Il est d’ailleurs incompréhensible que, dans un tel contexte, certain.e.s élu.e.s de Mayotte continuent à prendre pour cible la population des quartiers les plus pauvres et aillent même jusqu’à s’insurger de l’installation de rampes d’eau à proximité des bidonvilles.
Et on peut s’indigner, de la même manière, de voir les pouvoirs publics continuer à mener l’opération dite Wuambushu. Rappelons que cette opération, débutée le 22 avril 2023, a marqué la volonté du gouvernement d’intensifier le programme de démolition des habitations en tôles pour raison d’insalubrité, prétendant en même temps régler les problèmes d’insécurité et de lutte contre l’immigration dite irrégulière. Depuis cette date, cinq quartiers ont été détruits pour un total de 400 logements selon les chiffres communiqués par le ministre de l’Intérieur et la préfecture de Mayotte. L’objectif annoncé par le gouvernement étant d’aboutir à détruire 1 25O logements d’ici la fin de l’année, il reste donc 850 logements à démolir (soit les deux tiers d’une opération qui devait être terminée fin juin).

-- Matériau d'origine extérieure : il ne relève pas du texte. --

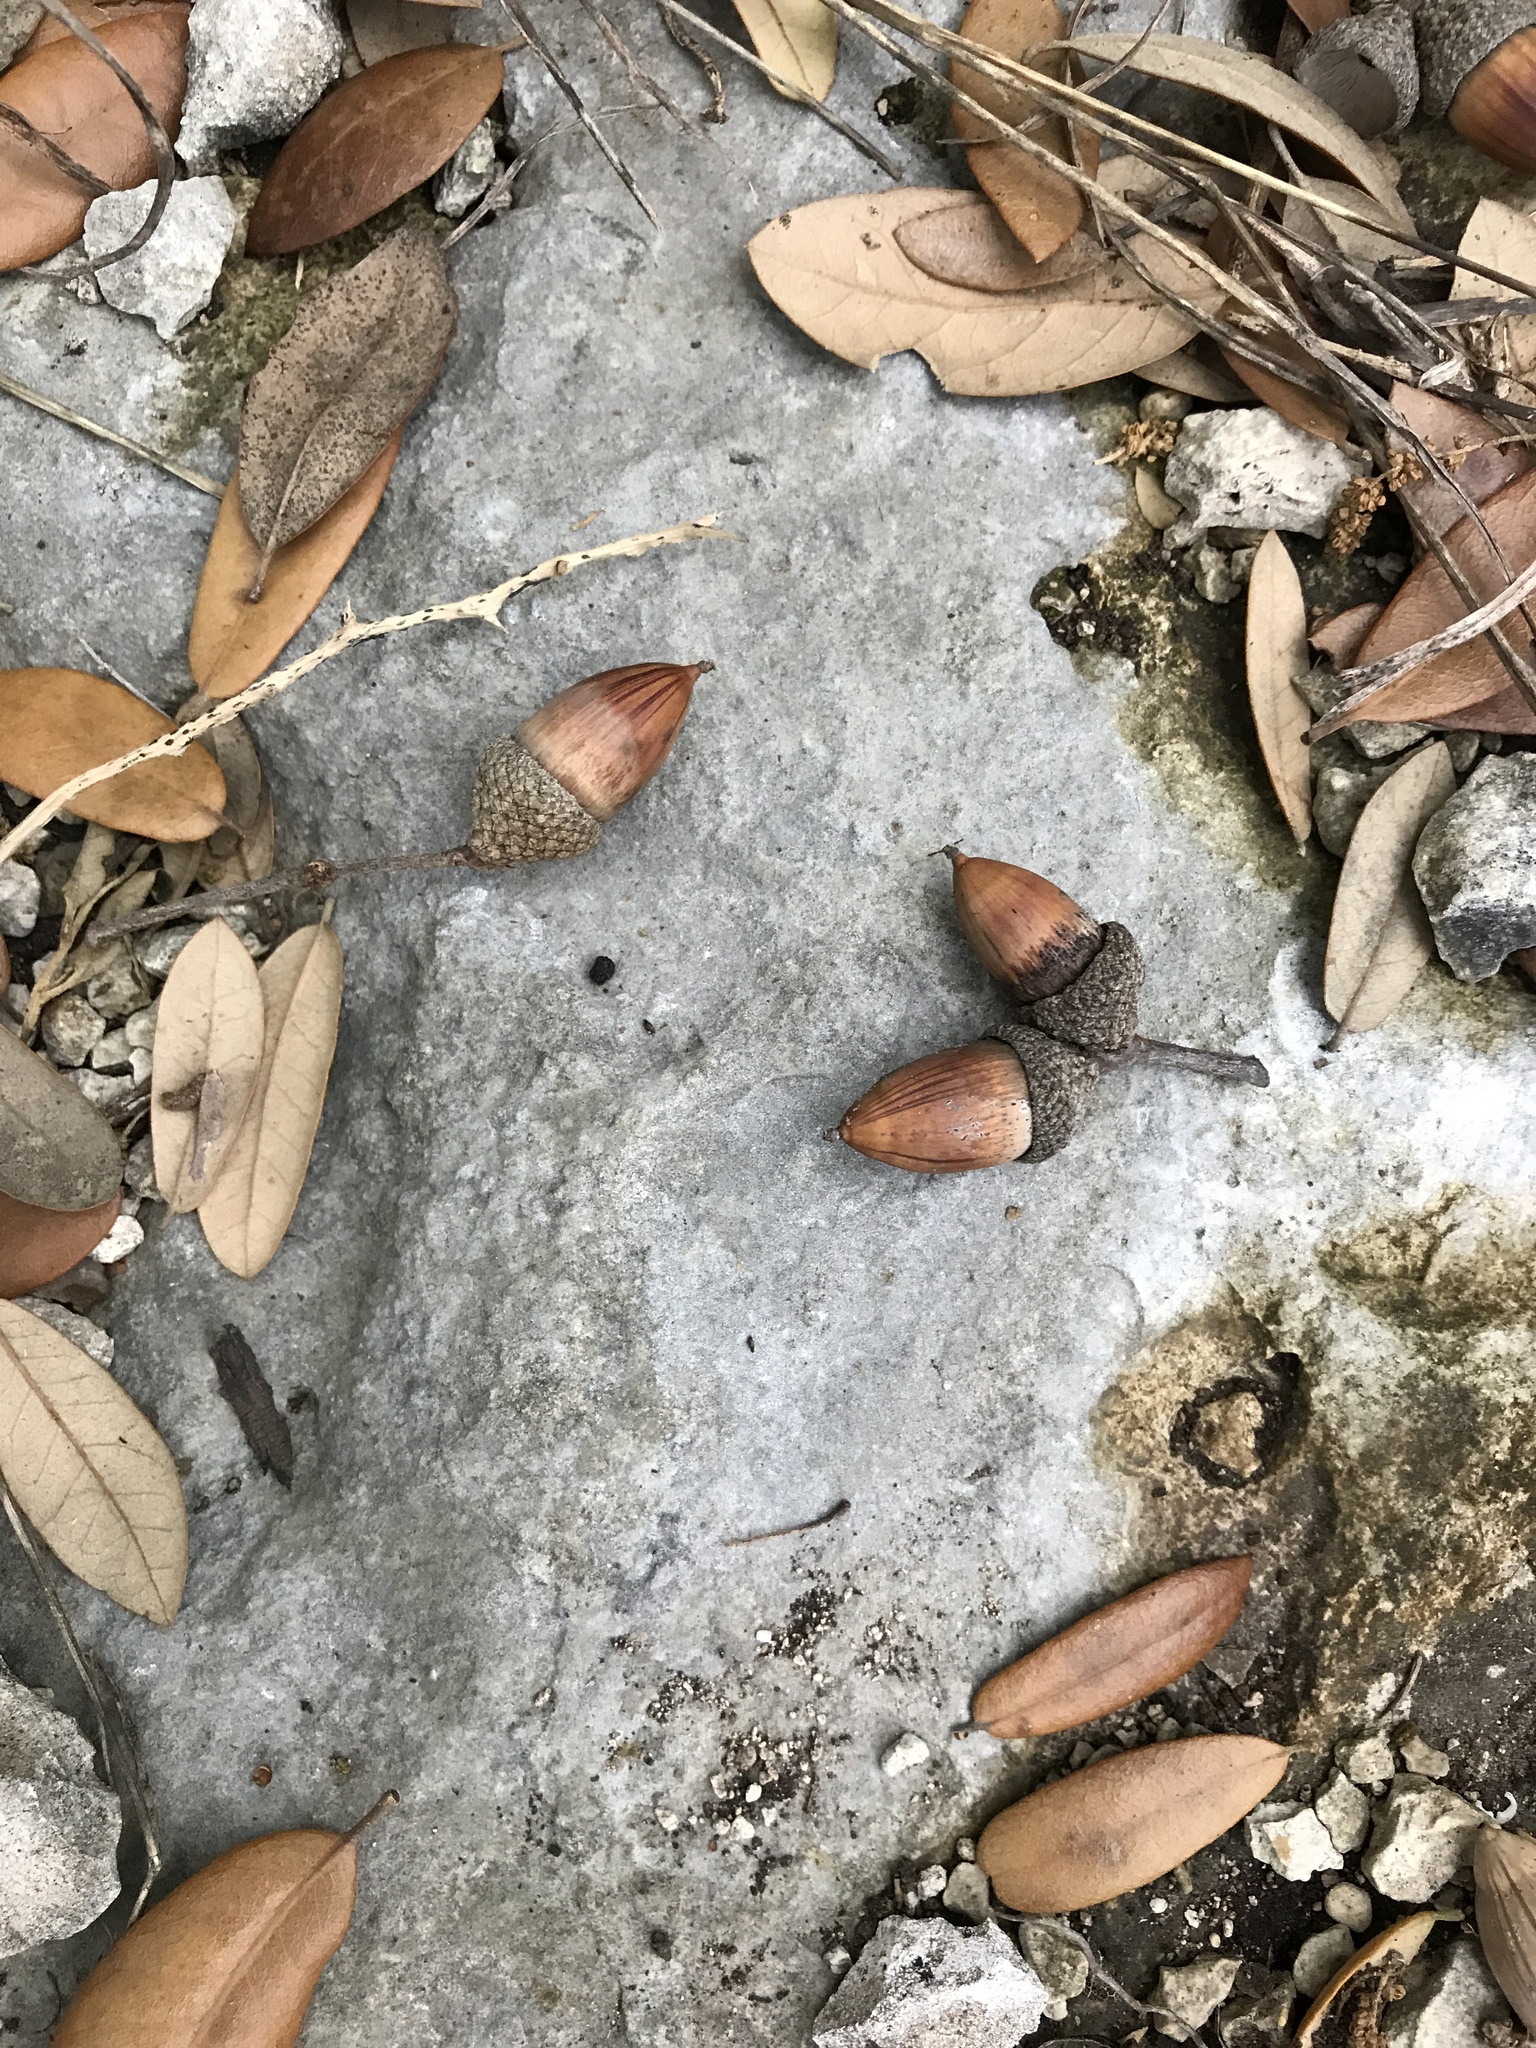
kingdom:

Le contexte anxiogène qui touche tout particulièrement les populations vulnérables qui vivent dans les bidonvilles, du fait des restrictions d’eau, n’a pas empêché la préfecture de publier un nouvel arrêté (2) d’expulsion le 23 août 2023 pour un quartier de Mutsamudu, village au sud de la commune de Bandrele. Le contour des démolitions semble pour le moins mal apprécié : « 20 bangas environ vides de leurs occupants » seraient concernés selon la gendarmerie alors que l’ARS parle « des locaux à usage d’habitation numérotés de 1 à 91 » et que les propositions de relogements (annexées à l’arrêté) se limitent à 11 familles sans la moindre précision sur leur composition. La démolition pourrait néanmoins intervenir au tout début du mois d’octobre.
C’est pourquoi les signataires du présent texte demandent au gouvernement de mobiliser, avec les moyens nécessaires, toute son énergie sur la résolution de la crise de l’eau qui menace à très court terme des besoins vitaux de la population et, en conséquence, de suspendre urgemment le programme de démolition des quartiers de cases en tôles, de cesser le contrôle administratif des habitants sur la voie publique qui entrave leur mobilité et, au contraire, de tout mettre en œuvre pour favoriser les déplacements vers les centres de soins afin d’enrayer tout risque d’épidémie.
Signataires : Association pour le droit des étrangers (ADDE), Secours Catholique-Caritas France, Groupe d’information et de soutien des immigrés (Gisti), LDH (Ligue des droits de l’Homme), Syndicat des avocats de France (Saf).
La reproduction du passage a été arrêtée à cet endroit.